Savings On Agricultural Land Taxes
Agricultural appraisal lowers the taxable value of land. As noted previously, it values land based on its capacity to produce crops, livestock, qualified wildlife or timber, rather than its value on the real estate market. This method typically reduces your property tax bill.
What land qualifies?
Taxpayers may qualify for agricultural appraisal under two different state laws. The newer one is called “open-space valuation” or “1-d-1 appraisal” (after Article 8, Section 1-d-1 of the Texas Constitution). Nearly all land that receives agricultural appraisal falls under this law. Details on the older law—known as “1-d” or “agricultural use”—are available from your appraisal district. Very few landowners apply for “1-d” since you have to show at least 50 percent of your income comes from farming or ranching.
To receive “1-d-1 appraisal,” your land must meet the following criteria.
The land must be devoted principally to agricultural use.

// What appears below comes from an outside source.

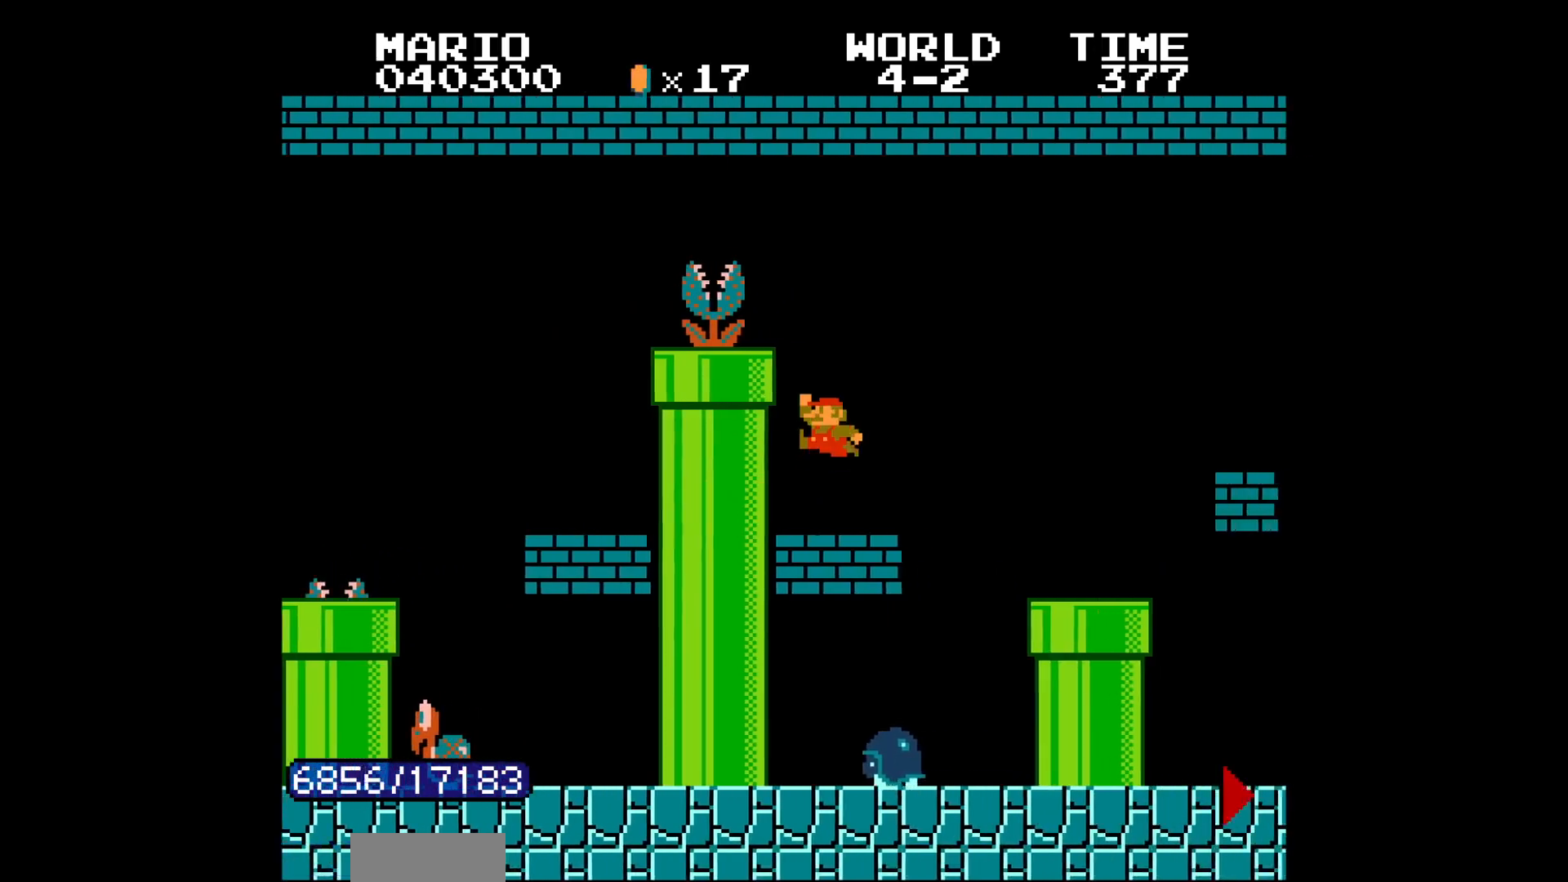
{"buttons": [], "events": []}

Agricultural use includes the production of crops, livestock, poultry, fish or cover crops. It also can include leaving the land idle for a government program or for normal crop or livestock rotation. Land used for raising certain exotic animals or birds to produce human food or other items of commercial value and wood for use in fences or structures on adjacent agricultural land also qualifies, as does land used for wildlife management. Wildlife management land must previously have qualified as open-space land for other purposes. Wildlife management land must be used in at least three of seven specific ways to propagate a breeding population of wild animals for human use. See the Comptroller’s Guidelines for Qualification of Agricultural Land in Wildlife Management Use, available at your appraisal district or from the Texas Comptroller’s office.
- Timberland must be used with the intent to produce income and be devoted principally to the production of timber.
- Both agricultural land and timberland must be devoted to production at a level of intensity that is common in the local area.
The land must have been devoted to agricultural and/or timber production for at least five of the past seven years. Land within the city limits, however, must have been devoted to such use continuously for the preceding five years, unless the land did not receive substantially equal city services as other properties in the city.
- If your land has qualified for agricultural appraisal and you change its use to a non-agricultural purpose, you will owe a “rollback” tax for each of the previous five years in which your land received the lower appraisal.
The rollback tax is the difference between the taxes you paid on your land’s agricultural value and the taxes you would have paid if the land had been taxed on a higher market value. In addition, 7 percent interest is charged for each year from the date on which taxes would have been due.
The chief appraiser determines whether a change to a nonagricultural use has been made and sends the taxpayer a notice of the change. If you disagree, you may file a protest with the appraisal review board. You must file this protest within 30 days of the date on which the notice was mailed to you.
If you don’t protest or if the ARB decides against you, you owe the rollback tax. The owner who changes the land’s use receives the rollback tax bill, even though you may have not owned the land when it received the tax break.
How to File for Agricultural Appraisal
- Obtain an application form at your local appraisal district office.
- Fill it out completely and return it to the appraisal district office after January 1, but no later than April 30. Remember that falsifying statements on your application is a criminal offense.
- If your property is valued by more than one appraisal district, which occurs whenever a taxing unit crosses county lines, you must file an application with each appraisal district office. If you don’t, you could end up paying taxes on your property’s full market value to one or more taxing units. Contact your appraisal district if you aren’t sure.
- If you need more time to complete your application form, submit a written request to the chief appraiser before the April 30th deadline. The chief appraiser can grant up to 60 extra days if you have a good reason for needing extra time.
- If you miss the April 30 deadline, you may file an application any time before the ARB approves the appraisal records, which usually occurs on or about July 20. You will be charged a penalty for late filing equal to 10 percent of the tax savings you obtained through receiving agricultural appraisal for your land. After the ARB approves the records, you can no longer apply for agricultural appraisal for that year.
- If the chief appraiser asks you for more information, you will have at least 30 days to reply. You may ask for more time but you must have a good reason. If you don’t reply, the chief appraiser must deny your application.
- If the chief appraiser denies or modifies your request for agricultural appraisal, he or she must tell you in writing within five days. This notice must explain how you can protest to the ARB.
- Once you receive agricultural appraisal, you don’t have to apply again in succeeding years unless your qualifications change. The chief appraiser may request a new application from time to time, to verify that you still meet the qualifications. If you receive a notice to reapply, be sure to do so. If you don’t, you will lose your eligibility. If you become the owner of land that is already qualified, you must reapply in your own name by April 30. If you don’t, you will lose your eligibility. You must notify the appraisal district in writing by April 30 if your land’s eligibility changes. Failure to do so will result in a penalty charge.